Harmonia stebbinsii (syn. Madia stebbinsii) is a species of flowering plant in the family Asteraceae known by the common name Stebbins' tarweed, or Stebbins' madia. It is endemic to northern California, where it is limited to the Klamath Mountains and adjacent slopes of the North Coast Ranges. It is a member of the serpentine soils plant community in these mountains, found at elevations of 1100–1600 meters. It is a rare annual herb producing a bristly stem up to about 25 centimeters tall studded with black resin glands. Its bristly leaves grow up to about 2 centimeters long and are mostly gathered near the base of the plant. The inflorescence is an array of flower heads lined with hairy, glandular, purple-tipped phyllaries. The head has a few yellow ray florets several millimeters long and yellow disc florets. The fruit is an achene tipped with a pappus.

==Distribution==
This representative of the tarweed group is an endangered endemic to California, and characteristically associated with shallow, rocky, serpentine soils. It was formerly considered by the California Native Plant Society to be a species of special concern, based on rare plant surveys conducted by US Forest Service botanists over the past 25 years.
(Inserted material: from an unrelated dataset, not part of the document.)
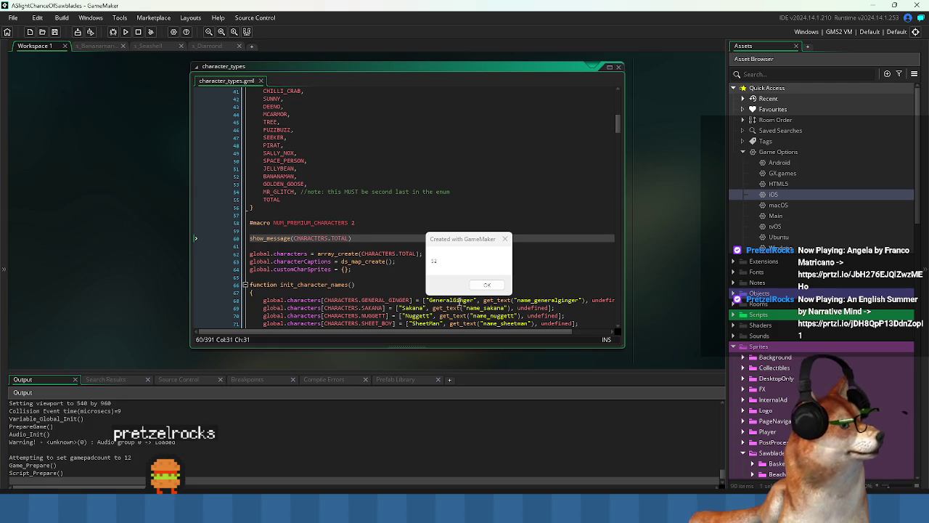
- Dismiss the game's message reporting 12 characters
{"action": "scroll", "coordinate": [345, 206], "scroll_direction": "up", "scroll_amount": 10}
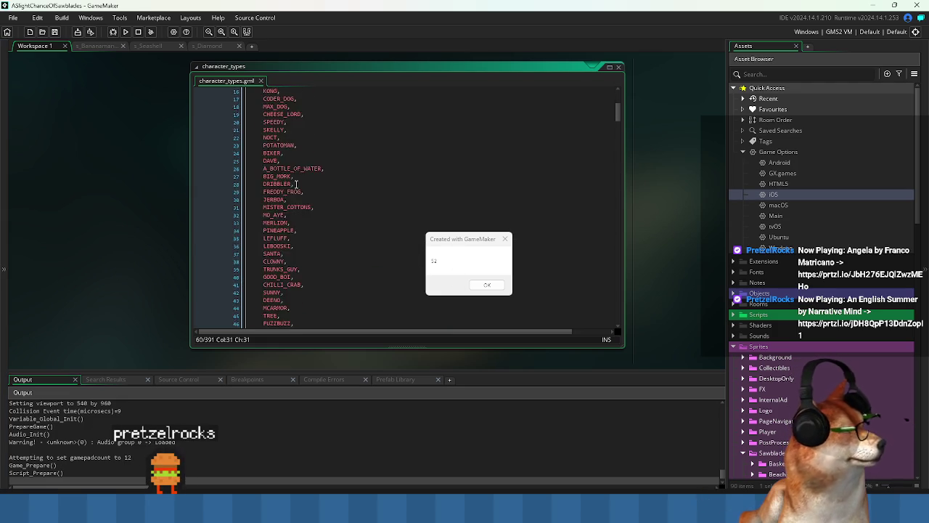
{"action": "scroll", "coordinate": [378, 256], "scroll_direction": "down", "scroll_amount": 9}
However, the plant has most recently been placed on the California Rare Plant Rank 1B.2. It is only found in the narrow geographical range of Lake, Shasta, Tehama, and Trinity counties of California's Klamath Mountain Ecoregion. Occurrences outside of this range have not been documented.

==Ecology==
Ultramafic, "serpentine" soils in California support a high rate of endemism in plant communities. Plate tectonics and erosion over time work to produce these unique soil environments that are characterized by high levels of magnesium and iron silicate materials. In addition, they feature low levels of important plant nutrients, including nitrogen, phosphorus, potassium, and calcium. In addition, these soils contain trace minerals that are toxic to most plants, including cobalt, chromium, and nickel. California contains approximately 2300 square miles of ultramafic rocks. Thus, plants found in these environments have the adaptive ability to grow, despite these conditions. Furthermore, such an extreme environment facilitates the high rate of endemism found, as few species are able to dominate a serpentine plant community. Of all of the endemic California plants, those of the family Asteraceae have the highest affinity for serpentine soils, based on the number of species represented in these serpentine plant communities. Most serpentine endemism is concentrated in the North Coastal and Klamath Mountain Ranges of northwestern California and southwestern Oregon.